Without too much difficulty the Court of Appeal reversed the finding by the trial judge of no breach of duty by Carrier. Justice Ashley found:
“It was for Carrier to devise, implement and maintain a safe system of work, to provide a safe place of work, proper plant, equipment and appliances, and to suitably instruct, supervise and warn the worker. It was no answer to those obligations to say that, had it known the particular method which the worker would choose of performing a task, it would not have thought there to be risk of injury…”
As to the responsibility of the labour hire company Workforce on Tap, Ashley got out the 12 gauge and let fly:
“I consider, on the other hand, that the conduct of Workforce was considerably blameworthy. So far as the evidence revealed the situation, it probably took a phone call from Carrier, and then sent the man on site, no more. There was no evidence that it – by contrast with other labour hire companies – had ever made a site assessment as would have revealed, particularly, the adequacy or otherwise of Carrier’s induction process, and its safety regime. There was no evidence that it had any idea, or that it enquired, what work its employee would be put to do; or where, or with what equipment. In essence, so far as the evidence revealed the situation, it sent its employee to work at Carrier without showing any interest or concern for his safety.”
In apportioning liability for the injury the court found Carrier liable for 65 percent and Workforce liable for 35 percent.
It found no contributory negligence on the part of Simmons who, of course, doesn’t get a look in on any common law damages for the breach of duty unanimously found by the court.
To add insult to injury, so to speak, he may well have to give evidence again because the judge failed to assess all the relevant factors, having dismissed the VWA’s claim at the first jump.
I’m all for the policy behind the provision, but the injured might be forgiven for thinking that the authority is getting “compensation” for their, injury to which they are not entitled.
At least, that’s how it must appear. In any event, surely we don’t have to rub the workers’ noses in it, do we?
* * *
Last year it was Telstra monstering a minnow called Stickybeak Australia Pty Ltd.
Now Justice Allsop’s June 30 decision in the Federal Court has found another Big Australian, Woolies, guilty of anti-competitive behaviour.
Desperate to prevent any competition for their liquor outlets in various parts of NSW, Woolworths developed a novel and effective solution.
According to The Australian Financial Review’s Chanticleer column of July 6, 2006, it went like this:
“An independent operator would lodge an application for a licence, which Woolies would object to, forcing the matter to go to court.
Then, at the court’s doorstep, the applicant would get a list of demands that could be signed to negate the possibility of lengthy court fights, with the knowledge that Woolies had a bit more financial firepower to finance a few senior counsel to argue its case.
The demands included not keeping more than $55,000 worth of liquor on site, not to advertise that liquor was available for sale, no deliveries within a certain distance of the site, only mail orders to be accepted, to supply only specified products – and so the list went on.”

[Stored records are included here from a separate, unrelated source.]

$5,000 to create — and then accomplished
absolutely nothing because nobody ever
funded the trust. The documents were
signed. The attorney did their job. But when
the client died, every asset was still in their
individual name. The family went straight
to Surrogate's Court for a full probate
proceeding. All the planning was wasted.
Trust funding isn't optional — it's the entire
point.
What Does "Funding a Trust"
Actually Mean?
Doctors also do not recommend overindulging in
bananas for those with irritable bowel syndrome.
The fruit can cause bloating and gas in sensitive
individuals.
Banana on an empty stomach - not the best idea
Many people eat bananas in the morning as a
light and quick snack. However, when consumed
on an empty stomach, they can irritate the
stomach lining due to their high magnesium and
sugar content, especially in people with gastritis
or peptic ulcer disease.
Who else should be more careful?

The precise terms of the various restrictive conditions extracted by Woolies from the minnows it tried to neuter as competitors are set out in appendices to Allsop’s judgment.
Although initially Coles was a joint-conspirator, after the ACCC got into the act it saw the error of its ways and folded. Woolies pressed on and went down for the count.
P.S. A press release from the patron saint of small businesspersons, John Winston Howard, extolling the virtues of Justice Allsop’s decision has not yet been sighted. But then Little Johnnie helped put Woolies’ man of God Roger Corbett on the Reserve Bank board, replacing that other adornment to corporate life, Robert Gerard AO.